Design, validation, and utilization of an articular cartilage impact instrument.

This paper describes the development and use of an instrument mechanically to impact bovine articular cartilage and record the event using a piezoelectric accelerometer, as well as to carry out post-impact characterization of the tissue. Two levels of impact (low: 6 cm drop height, 18.4 N tup; high: 10 cm drop height, 27.8 N tup) were chosen such that the former did not show gross damage upon inspection, while the latter showed substantial gross damage.

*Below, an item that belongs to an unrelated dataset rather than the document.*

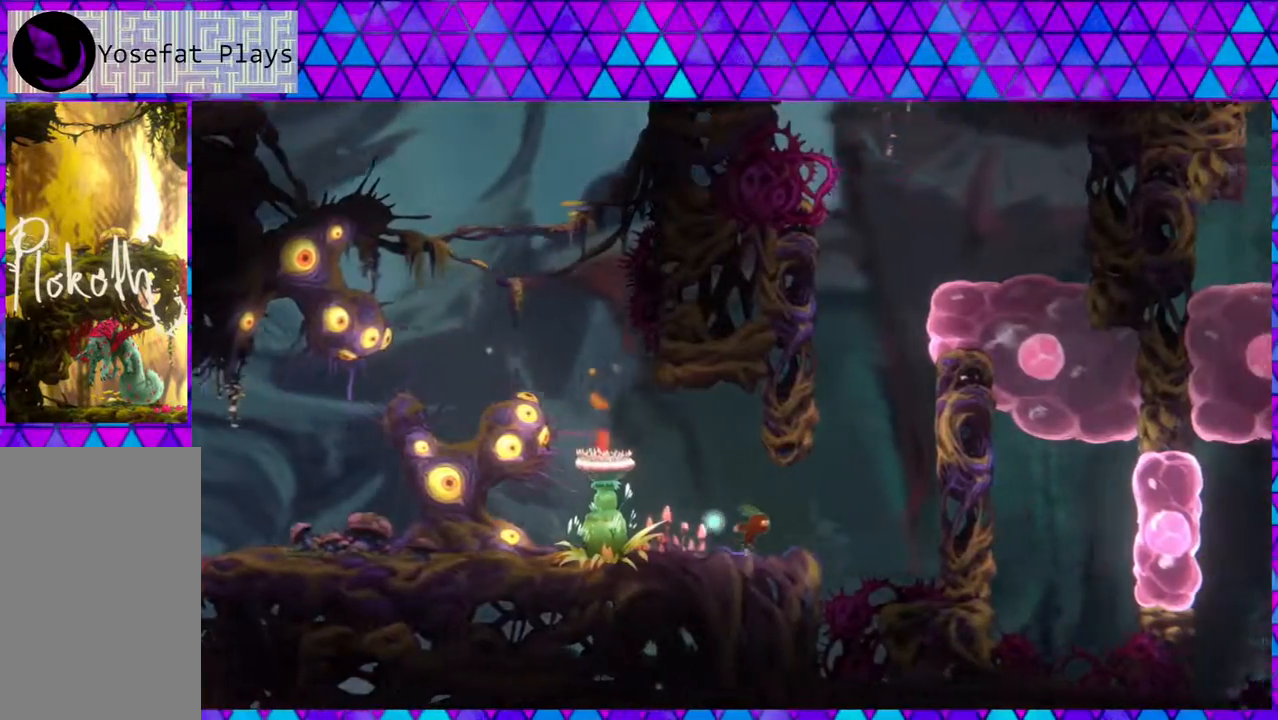
{"buttons": ["DPAD_RIGHT"], "left_stick": "center", "right_stick": "center", "events": [[50, "B", "down"], [483, "B", "up"]]}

Peak stress, time to peak stress, and impact duration were taken from data recorded by the instrument. Three cartilage biomechanical properties (aggregate modulus, Poisson's ratio, and permeability) were acquired by creep indentation, and tissue morphology rated on a standardized scale was also determined. When subjected to the high level of impact, articular cartilage showed statistically significant (p < 0.05) differences in all three impact metrics and morphology. This high level of impact also resulted in a 37 per cent decrease in the aggregate modulus of the tissue. Lower drop heights resulted in more consistent impact curves, demonstrated less standard deviation, and did not change the biomechanical properties of the tissues. With the instrument and techniques described in this study, articular cartilage can be subjected to specific levels of impact in order to study injury biomechanics of the tissue at specific levels of mechanical damage.